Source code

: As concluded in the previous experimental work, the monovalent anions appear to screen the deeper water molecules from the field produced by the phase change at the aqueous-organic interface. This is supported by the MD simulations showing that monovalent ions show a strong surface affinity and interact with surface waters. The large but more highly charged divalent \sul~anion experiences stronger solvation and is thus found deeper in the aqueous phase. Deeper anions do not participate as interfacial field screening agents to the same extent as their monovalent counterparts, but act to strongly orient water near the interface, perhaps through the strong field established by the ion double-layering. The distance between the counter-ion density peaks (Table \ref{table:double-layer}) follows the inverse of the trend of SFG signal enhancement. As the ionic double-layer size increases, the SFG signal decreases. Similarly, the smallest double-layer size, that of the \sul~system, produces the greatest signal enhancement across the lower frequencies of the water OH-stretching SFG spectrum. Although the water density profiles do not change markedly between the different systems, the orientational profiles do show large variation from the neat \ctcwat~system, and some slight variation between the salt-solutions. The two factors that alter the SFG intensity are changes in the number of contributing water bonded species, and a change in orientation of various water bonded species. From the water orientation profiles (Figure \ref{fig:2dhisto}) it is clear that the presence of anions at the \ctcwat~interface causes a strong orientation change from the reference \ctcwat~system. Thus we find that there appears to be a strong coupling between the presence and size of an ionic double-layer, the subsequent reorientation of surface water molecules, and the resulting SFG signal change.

---

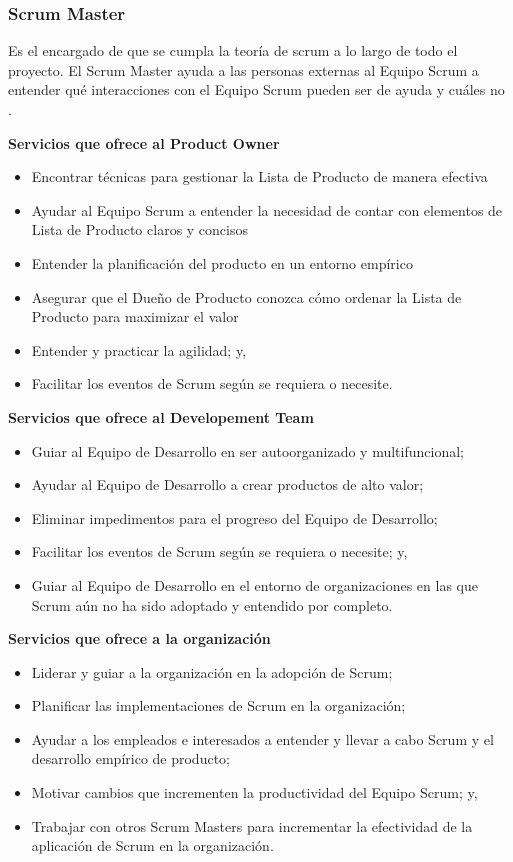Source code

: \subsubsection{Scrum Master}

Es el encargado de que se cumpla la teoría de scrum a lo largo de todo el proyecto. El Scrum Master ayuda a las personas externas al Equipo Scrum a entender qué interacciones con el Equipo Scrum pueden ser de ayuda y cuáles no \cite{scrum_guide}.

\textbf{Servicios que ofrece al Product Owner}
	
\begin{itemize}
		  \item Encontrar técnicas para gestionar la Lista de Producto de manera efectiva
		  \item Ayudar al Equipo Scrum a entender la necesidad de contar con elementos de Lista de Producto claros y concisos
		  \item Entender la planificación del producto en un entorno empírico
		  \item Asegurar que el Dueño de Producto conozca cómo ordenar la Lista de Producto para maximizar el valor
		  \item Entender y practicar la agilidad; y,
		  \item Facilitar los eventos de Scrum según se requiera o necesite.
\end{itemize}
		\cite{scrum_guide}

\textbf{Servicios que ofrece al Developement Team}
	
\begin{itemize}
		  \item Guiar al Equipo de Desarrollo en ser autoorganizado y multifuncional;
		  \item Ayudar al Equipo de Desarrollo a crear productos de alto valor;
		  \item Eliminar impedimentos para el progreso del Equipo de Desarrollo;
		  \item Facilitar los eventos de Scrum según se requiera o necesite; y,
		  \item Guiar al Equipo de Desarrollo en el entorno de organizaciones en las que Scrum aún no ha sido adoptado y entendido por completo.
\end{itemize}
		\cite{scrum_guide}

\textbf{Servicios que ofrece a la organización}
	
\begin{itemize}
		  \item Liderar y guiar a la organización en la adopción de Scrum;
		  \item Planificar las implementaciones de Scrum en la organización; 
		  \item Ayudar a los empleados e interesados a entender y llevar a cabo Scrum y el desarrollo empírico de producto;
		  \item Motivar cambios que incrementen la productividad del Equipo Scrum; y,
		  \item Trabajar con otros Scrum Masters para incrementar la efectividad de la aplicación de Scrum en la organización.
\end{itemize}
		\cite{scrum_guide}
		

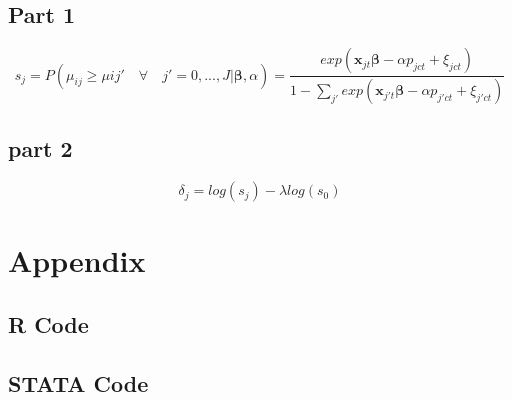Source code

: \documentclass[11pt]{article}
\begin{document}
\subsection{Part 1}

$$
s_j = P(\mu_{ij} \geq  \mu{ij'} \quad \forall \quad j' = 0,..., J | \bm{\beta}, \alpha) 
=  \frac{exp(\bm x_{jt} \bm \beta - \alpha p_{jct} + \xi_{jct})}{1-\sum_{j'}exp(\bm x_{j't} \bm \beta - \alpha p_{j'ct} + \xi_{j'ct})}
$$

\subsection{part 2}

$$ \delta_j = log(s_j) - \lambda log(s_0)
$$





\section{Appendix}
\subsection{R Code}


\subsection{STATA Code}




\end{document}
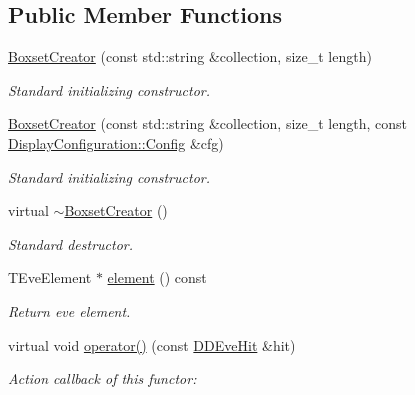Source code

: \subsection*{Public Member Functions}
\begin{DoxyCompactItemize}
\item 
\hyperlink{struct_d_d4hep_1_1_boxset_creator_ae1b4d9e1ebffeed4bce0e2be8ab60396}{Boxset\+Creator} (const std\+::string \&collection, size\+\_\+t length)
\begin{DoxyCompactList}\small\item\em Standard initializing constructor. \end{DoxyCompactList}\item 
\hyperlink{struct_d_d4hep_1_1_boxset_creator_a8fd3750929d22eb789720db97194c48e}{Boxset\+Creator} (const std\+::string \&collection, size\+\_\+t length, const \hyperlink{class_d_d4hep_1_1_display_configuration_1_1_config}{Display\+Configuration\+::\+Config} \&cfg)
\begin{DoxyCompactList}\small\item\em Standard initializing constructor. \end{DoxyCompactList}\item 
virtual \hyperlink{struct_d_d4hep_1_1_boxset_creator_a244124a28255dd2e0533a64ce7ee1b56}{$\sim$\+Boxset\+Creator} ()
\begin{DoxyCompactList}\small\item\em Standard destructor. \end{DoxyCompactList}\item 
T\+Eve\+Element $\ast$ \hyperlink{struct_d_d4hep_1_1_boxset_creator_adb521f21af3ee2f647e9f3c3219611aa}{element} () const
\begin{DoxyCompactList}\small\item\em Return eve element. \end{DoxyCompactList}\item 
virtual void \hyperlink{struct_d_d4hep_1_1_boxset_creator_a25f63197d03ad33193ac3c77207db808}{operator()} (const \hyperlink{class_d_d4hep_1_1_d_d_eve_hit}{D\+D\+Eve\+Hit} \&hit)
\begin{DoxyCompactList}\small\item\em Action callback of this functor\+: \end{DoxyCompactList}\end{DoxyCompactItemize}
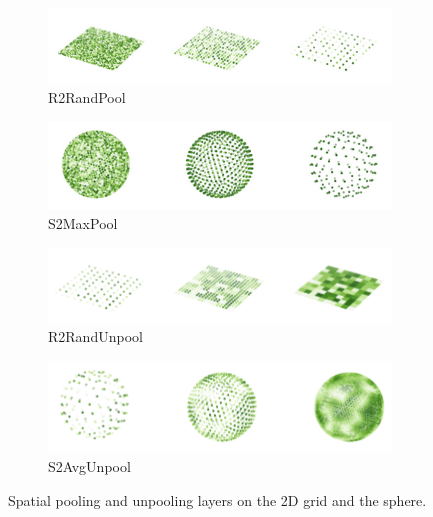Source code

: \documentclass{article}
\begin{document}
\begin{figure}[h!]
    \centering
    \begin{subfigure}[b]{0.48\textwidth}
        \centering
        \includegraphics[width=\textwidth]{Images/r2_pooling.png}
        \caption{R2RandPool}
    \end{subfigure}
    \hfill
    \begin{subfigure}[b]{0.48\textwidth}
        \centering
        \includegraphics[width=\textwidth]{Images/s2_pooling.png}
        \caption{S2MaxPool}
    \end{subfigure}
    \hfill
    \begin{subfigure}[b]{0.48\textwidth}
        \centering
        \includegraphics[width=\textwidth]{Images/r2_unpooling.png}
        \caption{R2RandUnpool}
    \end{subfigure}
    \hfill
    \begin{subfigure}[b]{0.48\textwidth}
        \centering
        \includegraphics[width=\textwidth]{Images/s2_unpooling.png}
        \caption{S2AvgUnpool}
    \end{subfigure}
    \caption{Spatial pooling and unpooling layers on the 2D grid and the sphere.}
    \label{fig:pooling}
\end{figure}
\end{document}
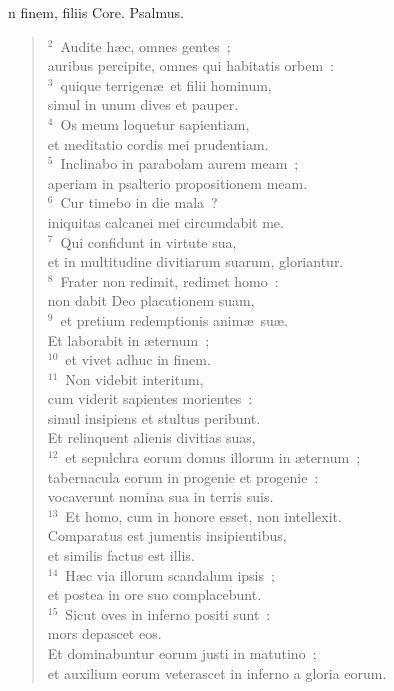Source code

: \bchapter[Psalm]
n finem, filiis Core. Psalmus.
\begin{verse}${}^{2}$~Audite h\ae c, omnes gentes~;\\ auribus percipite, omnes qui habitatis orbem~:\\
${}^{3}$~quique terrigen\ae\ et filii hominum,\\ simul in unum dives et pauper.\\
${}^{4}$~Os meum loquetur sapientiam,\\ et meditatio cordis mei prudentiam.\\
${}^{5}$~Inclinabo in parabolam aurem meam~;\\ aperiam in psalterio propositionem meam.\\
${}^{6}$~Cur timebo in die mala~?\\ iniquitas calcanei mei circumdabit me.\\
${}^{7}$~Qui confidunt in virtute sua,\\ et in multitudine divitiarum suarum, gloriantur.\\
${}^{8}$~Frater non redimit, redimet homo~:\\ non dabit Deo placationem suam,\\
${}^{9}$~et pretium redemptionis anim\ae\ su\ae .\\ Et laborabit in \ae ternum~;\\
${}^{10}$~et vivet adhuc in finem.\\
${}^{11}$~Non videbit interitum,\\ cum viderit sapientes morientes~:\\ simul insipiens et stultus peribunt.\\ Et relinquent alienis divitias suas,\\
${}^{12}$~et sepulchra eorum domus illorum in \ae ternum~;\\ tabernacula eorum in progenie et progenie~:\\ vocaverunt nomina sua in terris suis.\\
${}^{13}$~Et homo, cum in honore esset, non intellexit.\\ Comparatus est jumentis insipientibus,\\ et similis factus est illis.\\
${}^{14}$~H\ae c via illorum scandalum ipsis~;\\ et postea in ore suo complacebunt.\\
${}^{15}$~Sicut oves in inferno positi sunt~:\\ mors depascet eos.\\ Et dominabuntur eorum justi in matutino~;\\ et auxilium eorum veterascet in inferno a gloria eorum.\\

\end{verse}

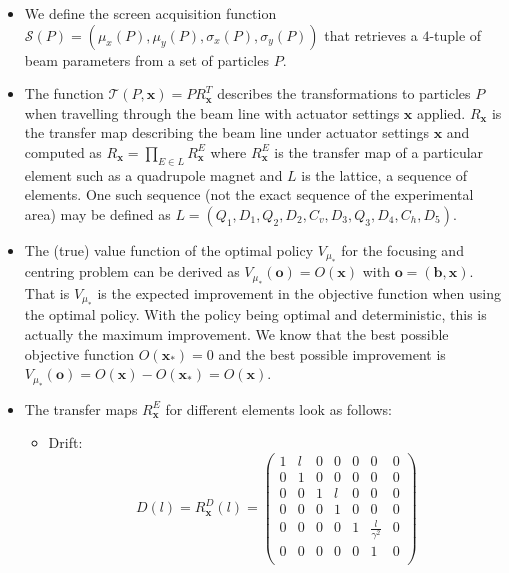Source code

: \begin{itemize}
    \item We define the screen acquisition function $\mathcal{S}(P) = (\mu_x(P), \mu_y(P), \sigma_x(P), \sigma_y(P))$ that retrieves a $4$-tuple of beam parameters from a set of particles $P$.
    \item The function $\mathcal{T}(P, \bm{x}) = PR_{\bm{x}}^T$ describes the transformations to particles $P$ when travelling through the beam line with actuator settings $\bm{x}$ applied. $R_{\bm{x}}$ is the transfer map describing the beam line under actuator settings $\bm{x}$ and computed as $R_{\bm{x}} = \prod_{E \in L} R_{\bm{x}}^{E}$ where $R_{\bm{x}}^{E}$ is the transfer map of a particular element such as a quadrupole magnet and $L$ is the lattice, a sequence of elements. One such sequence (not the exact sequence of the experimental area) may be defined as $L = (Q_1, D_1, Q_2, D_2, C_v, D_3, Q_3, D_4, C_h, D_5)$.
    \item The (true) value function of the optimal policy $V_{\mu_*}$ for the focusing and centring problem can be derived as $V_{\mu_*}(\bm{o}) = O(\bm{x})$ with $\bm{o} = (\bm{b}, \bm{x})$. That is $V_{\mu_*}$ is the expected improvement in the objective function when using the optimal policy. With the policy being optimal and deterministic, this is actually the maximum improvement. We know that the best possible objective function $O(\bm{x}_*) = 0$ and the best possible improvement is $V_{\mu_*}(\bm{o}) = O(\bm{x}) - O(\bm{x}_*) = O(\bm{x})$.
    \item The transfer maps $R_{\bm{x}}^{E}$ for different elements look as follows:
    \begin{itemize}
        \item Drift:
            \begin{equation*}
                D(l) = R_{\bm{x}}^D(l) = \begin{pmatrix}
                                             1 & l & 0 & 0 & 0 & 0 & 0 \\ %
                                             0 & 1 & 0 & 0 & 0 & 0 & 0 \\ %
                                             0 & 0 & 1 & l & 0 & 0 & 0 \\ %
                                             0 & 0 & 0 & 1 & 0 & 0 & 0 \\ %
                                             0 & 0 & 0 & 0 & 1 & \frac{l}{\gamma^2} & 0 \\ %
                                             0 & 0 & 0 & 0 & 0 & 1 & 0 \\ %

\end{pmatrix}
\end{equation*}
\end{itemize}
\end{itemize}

TASK INSTRUCTIONS:
Report the lines above that have the word "Equipo" in them.

EXERCISE OUTPUT:
Es el encargado de que se cumpla la teoría de scrum a lo largo de todo el proyecto. El Scrum Master ayuda a las personas externas al Equipo Scrum a entender qué interacciones con el Equipo Scrum pueden ser de ayuda y cuáles no \cite{scrum_guide}.
		  \item Ayudar al Equipo Scrum a entender la necesidad de contar con elementos de Lista de Producto claros y concisos
		  \item Guiar al Equipo de Desarrollo en ser autoorganizado y multifuncional;
		  \item Ayudar al Equipo de Desarrollo a crear productos de alto valor;
		  \item Eliminar impedimentos para el progreso del Equipo de Desarrollo;
		  \item Guiar al Equipo de Desarrollo en el entorno de organizaciones en las que Scrum aún no ha sido adoptado y entendido por completo.
		  \item Motivar cambios que incrementen la productividad del Equipo Scrum; y,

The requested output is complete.